The transformative power of a costume change is especially effective when The Clock cuts between different movies and shows featuring the same actors. Faces and films recur throughout the twenty-four hours, and Marclay makes pointed repetitions, often in close succession. Morgan Freeman goes from a boiler-suited celestial janitor in Bruce Almighty (2003) to a trench-coated detective investigating mortal sins in Se7en (1995). Julianne Moore switches between the late-aughts fashion for form-fitting bodycon dresses in Chloe (2009) and the voluminous circle skirts of the 1950s in Far from Heaven (2002). In both scenes, she is kept waiting by her husband.

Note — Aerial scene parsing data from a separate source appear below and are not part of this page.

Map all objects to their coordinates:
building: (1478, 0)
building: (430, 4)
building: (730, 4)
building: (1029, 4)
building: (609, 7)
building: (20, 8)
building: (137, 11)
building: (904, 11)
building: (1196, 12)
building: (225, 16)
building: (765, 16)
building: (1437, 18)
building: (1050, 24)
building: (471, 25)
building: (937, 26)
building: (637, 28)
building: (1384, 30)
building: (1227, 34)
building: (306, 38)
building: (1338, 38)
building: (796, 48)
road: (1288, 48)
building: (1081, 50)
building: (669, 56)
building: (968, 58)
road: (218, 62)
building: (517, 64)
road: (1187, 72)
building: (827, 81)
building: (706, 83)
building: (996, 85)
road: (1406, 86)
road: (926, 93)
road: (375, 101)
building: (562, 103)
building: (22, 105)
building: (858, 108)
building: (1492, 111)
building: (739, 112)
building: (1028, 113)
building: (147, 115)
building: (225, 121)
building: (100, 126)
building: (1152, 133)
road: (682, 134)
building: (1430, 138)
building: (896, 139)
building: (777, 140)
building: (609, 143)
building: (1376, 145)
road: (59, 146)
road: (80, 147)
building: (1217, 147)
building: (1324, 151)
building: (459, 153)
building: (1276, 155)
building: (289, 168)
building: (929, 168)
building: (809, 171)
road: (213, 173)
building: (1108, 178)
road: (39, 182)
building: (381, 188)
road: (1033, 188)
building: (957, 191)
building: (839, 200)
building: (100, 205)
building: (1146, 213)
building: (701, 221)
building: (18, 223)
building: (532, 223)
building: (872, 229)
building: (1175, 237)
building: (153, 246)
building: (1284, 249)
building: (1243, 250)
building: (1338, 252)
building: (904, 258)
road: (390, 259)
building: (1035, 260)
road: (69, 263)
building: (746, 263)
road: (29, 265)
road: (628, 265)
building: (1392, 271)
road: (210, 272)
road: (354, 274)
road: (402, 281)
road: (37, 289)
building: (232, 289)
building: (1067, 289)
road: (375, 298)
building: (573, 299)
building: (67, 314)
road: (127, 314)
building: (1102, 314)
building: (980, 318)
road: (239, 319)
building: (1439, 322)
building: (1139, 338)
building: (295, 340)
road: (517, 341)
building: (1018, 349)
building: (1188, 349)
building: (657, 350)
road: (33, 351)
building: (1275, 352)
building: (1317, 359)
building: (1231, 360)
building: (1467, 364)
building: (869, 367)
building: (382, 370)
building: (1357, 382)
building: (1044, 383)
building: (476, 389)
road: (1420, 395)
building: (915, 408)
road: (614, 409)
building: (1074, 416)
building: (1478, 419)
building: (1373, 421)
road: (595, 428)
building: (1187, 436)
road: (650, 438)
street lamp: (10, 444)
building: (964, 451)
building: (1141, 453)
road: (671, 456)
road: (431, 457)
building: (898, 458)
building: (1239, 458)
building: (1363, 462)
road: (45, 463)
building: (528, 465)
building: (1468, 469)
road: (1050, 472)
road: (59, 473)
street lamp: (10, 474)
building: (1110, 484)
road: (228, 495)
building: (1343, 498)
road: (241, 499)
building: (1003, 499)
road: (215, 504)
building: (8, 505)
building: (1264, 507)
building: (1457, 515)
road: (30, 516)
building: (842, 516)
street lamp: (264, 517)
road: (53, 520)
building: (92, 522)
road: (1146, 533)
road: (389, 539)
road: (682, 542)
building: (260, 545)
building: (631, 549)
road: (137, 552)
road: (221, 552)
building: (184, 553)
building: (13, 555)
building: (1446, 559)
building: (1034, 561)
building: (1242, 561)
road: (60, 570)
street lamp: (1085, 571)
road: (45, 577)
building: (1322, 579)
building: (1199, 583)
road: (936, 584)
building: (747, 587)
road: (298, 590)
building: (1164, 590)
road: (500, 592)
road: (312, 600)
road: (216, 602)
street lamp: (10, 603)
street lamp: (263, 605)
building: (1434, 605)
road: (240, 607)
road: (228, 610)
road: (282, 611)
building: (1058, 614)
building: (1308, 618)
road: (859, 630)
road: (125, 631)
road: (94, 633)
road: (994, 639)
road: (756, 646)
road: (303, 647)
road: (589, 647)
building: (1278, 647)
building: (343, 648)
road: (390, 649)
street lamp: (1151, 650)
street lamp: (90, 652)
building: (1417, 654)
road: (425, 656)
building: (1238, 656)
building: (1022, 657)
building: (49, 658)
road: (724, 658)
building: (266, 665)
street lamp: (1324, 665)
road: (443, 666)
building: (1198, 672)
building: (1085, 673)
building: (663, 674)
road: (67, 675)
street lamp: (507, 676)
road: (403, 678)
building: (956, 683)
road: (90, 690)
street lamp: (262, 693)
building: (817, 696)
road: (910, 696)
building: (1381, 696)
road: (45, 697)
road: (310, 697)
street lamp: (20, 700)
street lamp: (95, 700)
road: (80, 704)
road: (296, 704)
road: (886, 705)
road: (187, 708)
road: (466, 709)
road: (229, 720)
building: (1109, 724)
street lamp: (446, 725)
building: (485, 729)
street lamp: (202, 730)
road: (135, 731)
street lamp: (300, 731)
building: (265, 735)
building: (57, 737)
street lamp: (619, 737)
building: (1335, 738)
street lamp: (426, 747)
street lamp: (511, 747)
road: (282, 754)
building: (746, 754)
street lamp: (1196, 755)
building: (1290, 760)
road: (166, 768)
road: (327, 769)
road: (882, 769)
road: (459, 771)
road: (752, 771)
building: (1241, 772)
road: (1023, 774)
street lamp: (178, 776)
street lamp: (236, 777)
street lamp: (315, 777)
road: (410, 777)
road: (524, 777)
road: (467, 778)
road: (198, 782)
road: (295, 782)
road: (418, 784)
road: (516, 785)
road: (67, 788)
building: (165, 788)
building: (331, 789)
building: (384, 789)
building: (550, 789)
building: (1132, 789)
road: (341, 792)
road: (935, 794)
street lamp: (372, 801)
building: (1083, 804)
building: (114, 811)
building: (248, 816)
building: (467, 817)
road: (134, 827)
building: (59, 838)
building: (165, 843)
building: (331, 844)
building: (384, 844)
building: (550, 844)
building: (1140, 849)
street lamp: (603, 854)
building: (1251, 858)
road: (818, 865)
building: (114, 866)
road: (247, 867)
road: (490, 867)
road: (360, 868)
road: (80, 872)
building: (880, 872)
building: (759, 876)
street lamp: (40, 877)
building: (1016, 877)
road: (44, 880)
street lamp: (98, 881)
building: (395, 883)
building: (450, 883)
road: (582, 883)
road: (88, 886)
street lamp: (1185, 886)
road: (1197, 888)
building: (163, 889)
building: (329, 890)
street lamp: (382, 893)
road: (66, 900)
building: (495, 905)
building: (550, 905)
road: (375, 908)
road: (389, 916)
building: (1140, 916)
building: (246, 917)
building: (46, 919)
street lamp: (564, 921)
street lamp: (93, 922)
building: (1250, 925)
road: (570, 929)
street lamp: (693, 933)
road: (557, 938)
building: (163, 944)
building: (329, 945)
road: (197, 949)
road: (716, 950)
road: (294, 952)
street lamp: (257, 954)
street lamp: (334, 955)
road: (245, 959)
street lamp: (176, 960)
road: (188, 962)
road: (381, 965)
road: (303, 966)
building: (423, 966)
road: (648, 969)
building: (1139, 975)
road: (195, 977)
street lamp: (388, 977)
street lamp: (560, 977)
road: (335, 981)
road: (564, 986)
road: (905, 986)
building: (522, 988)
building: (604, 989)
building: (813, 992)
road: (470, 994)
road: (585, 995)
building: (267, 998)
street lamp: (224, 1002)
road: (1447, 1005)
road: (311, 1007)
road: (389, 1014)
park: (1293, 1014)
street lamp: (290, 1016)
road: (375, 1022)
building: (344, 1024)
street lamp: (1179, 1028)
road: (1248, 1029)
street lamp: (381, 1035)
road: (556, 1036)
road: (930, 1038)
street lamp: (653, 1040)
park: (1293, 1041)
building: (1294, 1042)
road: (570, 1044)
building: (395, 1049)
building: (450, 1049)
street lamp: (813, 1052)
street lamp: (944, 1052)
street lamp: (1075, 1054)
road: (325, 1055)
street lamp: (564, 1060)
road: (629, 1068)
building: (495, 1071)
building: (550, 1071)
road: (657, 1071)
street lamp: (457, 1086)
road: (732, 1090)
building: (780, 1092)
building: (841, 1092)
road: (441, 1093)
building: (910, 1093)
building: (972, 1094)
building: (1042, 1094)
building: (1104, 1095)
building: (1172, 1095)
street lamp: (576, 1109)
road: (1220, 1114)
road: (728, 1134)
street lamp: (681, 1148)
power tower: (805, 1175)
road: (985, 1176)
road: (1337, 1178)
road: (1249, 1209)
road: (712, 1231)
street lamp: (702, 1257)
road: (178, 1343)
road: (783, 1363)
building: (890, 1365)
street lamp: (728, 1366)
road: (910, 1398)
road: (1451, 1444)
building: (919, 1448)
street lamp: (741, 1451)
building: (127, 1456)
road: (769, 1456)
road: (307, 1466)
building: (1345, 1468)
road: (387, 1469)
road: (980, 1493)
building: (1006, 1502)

This sense of time passing yet everything staying the same, the ephemeral and the enduring, reveals a synchrony between fashion and The Clock: both are constantly rooted in the now. Like each of Marclay’s vignettes, the time of fashion, according to Giorgio Agamben, perpetually exists at the ungraspable threshold between the not yet and no more. Fashion is fleeting, fast, today too fast. It promises novelty yet thrives on cycles: presented in seasonal fashion weeks, consumed through monthly magazines, celebrated at annual galas. Self-referential trends, quotations and revivals offer nostalgic pain and pleasure by making the past wearable once more. Likewise, the repeating patterns drawn across The Clock’s twenty-four hours make it joyful, disguising, even redressing, its unrelenting temporal tirade.